WHAT YOU ARE ASKED TO DO: Write out the stretch from the start of the rows through the line containing "color balance rgb: power", swapping "developed" for "processed" and keeping everything else identical.

(Stored data entries)

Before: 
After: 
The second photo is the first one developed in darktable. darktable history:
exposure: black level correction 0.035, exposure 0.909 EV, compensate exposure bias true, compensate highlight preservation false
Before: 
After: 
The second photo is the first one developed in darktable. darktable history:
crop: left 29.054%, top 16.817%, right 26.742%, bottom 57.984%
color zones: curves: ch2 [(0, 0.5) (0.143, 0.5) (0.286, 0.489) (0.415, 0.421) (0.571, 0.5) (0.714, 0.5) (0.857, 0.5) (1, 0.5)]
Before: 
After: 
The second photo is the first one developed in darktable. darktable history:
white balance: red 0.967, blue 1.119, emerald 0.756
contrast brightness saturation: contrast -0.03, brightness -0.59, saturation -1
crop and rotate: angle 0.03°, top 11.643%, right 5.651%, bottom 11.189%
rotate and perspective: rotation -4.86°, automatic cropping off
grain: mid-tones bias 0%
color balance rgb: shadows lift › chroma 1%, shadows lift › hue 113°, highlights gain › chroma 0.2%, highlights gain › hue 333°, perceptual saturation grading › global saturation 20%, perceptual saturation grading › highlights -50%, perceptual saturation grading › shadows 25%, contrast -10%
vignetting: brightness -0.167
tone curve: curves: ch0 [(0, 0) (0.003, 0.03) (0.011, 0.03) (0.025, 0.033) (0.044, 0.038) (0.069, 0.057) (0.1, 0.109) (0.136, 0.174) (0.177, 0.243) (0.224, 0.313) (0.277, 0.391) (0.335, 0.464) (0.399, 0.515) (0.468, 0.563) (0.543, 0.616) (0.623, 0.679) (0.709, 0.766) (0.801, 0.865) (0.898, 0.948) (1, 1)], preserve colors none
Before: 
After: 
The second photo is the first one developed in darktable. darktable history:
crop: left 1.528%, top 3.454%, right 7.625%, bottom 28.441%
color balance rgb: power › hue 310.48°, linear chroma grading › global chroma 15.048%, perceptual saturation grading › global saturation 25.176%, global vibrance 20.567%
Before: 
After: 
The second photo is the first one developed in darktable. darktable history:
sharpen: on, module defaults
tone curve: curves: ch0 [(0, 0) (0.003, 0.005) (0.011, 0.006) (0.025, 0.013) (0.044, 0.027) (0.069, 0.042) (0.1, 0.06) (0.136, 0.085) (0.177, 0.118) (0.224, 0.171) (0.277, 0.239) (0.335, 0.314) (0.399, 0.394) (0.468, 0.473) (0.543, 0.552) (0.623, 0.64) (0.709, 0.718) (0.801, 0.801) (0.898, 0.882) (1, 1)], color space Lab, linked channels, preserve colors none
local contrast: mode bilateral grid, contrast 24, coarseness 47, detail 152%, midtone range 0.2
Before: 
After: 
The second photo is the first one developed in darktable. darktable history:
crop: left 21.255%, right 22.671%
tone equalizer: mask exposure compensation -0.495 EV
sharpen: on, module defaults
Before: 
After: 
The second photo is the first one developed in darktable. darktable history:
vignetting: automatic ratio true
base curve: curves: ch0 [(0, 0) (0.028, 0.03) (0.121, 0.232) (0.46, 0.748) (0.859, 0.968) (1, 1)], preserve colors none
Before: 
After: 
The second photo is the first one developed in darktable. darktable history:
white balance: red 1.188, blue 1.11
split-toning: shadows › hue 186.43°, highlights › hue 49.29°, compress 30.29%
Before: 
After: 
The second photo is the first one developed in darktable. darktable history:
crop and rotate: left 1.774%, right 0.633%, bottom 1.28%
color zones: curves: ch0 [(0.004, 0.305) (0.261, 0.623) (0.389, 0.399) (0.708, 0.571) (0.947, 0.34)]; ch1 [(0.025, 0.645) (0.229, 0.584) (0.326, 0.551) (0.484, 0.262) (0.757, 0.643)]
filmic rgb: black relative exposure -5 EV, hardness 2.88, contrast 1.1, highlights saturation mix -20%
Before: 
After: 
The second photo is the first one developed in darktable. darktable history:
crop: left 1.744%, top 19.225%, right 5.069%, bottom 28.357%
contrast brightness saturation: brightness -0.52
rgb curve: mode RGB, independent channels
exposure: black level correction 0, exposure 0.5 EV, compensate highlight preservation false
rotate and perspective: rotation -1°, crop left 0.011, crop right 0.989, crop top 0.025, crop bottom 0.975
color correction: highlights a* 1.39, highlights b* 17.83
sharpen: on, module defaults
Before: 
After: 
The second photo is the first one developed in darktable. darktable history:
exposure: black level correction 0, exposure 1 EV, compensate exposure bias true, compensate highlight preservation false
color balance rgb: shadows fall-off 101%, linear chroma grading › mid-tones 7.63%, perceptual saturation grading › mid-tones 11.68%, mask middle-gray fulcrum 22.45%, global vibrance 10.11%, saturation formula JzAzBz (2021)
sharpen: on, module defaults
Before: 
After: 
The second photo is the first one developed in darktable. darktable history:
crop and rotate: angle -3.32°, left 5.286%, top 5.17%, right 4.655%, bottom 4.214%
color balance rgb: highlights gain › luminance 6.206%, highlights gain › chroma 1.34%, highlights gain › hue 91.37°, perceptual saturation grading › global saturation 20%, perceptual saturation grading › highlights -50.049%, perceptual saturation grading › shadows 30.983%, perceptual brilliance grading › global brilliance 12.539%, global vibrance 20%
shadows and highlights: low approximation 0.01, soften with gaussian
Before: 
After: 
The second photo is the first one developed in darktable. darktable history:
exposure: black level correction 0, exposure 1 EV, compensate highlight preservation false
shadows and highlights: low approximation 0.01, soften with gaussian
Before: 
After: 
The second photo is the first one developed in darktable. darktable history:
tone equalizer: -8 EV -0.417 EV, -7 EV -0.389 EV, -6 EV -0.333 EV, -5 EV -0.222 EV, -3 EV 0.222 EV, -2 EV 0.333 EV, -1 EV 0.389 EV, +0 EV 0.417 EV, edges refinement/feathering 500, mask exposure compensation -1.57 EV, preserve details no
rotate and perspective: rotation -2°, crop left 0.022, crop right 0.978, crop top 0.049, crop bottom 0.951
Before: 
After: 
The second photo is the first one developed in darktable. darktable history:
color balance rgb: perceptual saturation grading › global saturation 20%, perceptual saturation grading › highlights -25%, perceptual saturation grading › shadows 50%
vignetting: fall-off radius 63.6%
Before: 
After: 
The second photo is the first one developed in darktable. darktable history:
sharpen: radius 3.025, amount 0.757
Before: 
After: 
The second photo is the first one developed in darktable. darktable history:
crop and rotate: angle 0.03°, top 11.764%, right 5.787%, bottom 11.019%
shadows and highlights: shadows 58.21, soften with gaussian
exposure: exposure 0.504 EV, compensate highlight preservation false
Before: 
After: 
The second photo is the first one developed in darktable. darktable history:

SOLVED EXERCISE:
Before: 
After: 
The second photo is the first one processed in darktable. darktable history:
exposure: black level correction 0.035, exposure 0.909 EV, compensate exposure bias true, compensate highlight preservation false
Before: 
After: 
The second photo is the first one processed in darktable. darktable history:
crop: left 29.054%, top 16.817%, right 26.742%, bottom 57.984%
color zones: curves: ch2 [(0, 0.5) (0.143, 0.5) (0.286, 0.489) (0.415, 0.421) (0.571, 0.5) (0.714, 0.5) (0.857, 0.5) (1, 0.5)]
Before: 
After: 
The second photo is the first one processed in darktable. darktable history:
white balance: red 0.967, blue 1.119, emerald 0.756
contrast brightness saturation: contrast -0.03, brightness -0.59, saturation -1
crop and rotate: angle 0.03°, top 11.643%, right 5.651%, bottom 11.189%
rotate and perspective: rotation -4.86°, automatic cropping off
grain: mid-tones bias 0%
color balance rgb: shadows lift › chroma 1%, shadows lift › hue 113°, highlights gain › chroma 0.2%, highlights gain › hue 333°, perceptual saturation grading › global saturation 20%, perceptual saturation grading › highlights -50%, perceptual saturation grading › shadows 25%, contrast -10%
vignetting: brightness -0.167
tone curve: curves: ch0 [(0, 0) (0.003, 0.03) (0.011, 0.03) (0.025, 0.033) (0.044, 0.038) (0.069, 0.057) (0.1, 0.109) (0.136, 0.174) (0.177, 0.243) (0.224, 0.313) (0.277, 0.391) (0.335, 0.464) (0.399, 0.515) (0.468, 0.563) (0.543, 0.616) (0.623, 0.679) (0.709, 0.766) (0.801, 0.865) (0.898, 0.948) (1, 1)], preserve colors none
Before: 
After: 
The second photo is the first one processed in darktable. darktable history:
crop: left 1.528%, top 3.454%, right 7.625%, bottom 28.441%
color balance rgb: power › hue 310.48°, linear chroma grading › global chroma 15.048%, perceptual saturation grading › global saturation 25.176%, global vibrance 20.567%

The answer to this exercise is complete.